Friday, September 30, 2005

Confucius Says, That's a Lot of Grandkids

From China View:

Confucius has over 3 mln descendants worldwide

JINAN, Sept. 30 (Xinhuanet) -- Confucius, a great Chinese thinker in ancient China, has more than three million descendants around the world, according to recent statistics.

[snip]

Kong Deming, vice director of the Qufu Confucius pedigree research center said that with Qufu as its main concentration region, the descendants of Confucius are now over three million, with 2.5 million on Chinese mainland, 100,000 in Republic of Korea, and many also in the United States and Malaysia and Singapore.
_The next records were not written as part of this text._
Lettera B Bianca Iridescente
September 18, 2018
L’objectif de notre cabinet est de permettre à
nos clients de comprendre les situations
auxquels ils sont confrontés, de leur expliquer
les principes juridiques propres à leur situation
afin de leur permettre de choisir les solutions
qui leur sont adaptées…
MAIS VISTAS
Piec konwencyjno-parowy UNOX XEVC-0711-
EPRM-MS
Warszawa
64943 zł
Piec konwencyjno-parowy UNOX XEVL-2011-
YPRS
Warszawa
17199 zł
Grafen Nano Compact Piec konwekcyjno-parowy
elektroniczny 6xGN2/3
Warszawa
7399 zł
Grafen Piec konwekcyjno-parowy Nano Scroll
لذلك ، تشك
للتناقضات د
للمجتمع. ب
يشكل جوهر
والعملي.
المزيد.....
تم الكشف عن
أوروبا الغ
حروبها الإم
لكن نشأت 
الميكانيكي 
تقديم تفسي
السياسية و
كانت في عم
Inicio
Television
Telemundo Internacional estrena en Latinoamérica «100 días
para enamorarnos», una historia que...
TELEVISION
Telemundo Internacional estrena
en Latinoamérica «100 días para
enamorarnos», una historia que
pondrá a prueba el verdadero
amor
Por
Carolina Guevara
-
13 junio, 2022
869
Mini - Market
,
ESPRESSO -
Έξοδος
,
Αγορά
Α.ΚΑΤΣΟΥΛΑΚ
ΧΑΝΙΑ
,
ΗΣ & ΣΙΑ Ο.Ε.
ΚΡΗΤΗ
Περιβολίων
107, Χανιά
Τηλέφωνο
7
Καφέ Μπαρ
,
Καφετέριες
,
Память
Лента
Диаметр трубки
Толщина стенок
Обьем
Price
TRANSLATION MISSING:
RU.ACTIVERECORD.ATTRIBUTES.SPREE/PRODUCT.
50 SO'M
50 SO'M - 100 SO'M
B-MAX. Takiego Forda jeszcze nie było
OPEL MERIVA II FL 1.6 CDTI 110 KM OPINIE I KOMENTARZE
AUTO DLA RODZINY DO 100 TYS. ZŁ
He also noted that the new version of Confucius family tree book will be published in 2007.

[snip]

[Read the whole story]

Wednesday, August 24, 2005

Could Snoop Dogg Be Next?

From The (London, U. K.) Times of Aug. 24, 2005:

Dog days over as villagers recover their lost respect

From Jane Macartney in Beijing

AFTER a thousand years, the ridicule and barking provoked by the mention of their surname finally proved too much for families from a village in central China. They won permission this month to change their name legally from Gou, a word that means "humble" but is pronounced the same as "dog".

[snip]

Police chief Guo [Junchao] defended his decision against scholars who disapproved of the name change — an unusual move in a society where tradition is to revere ancestors and to ensure the transmission of the family name. He said: "I think these people don't understand the feelings of the villagers. They would know better if their name was Gou."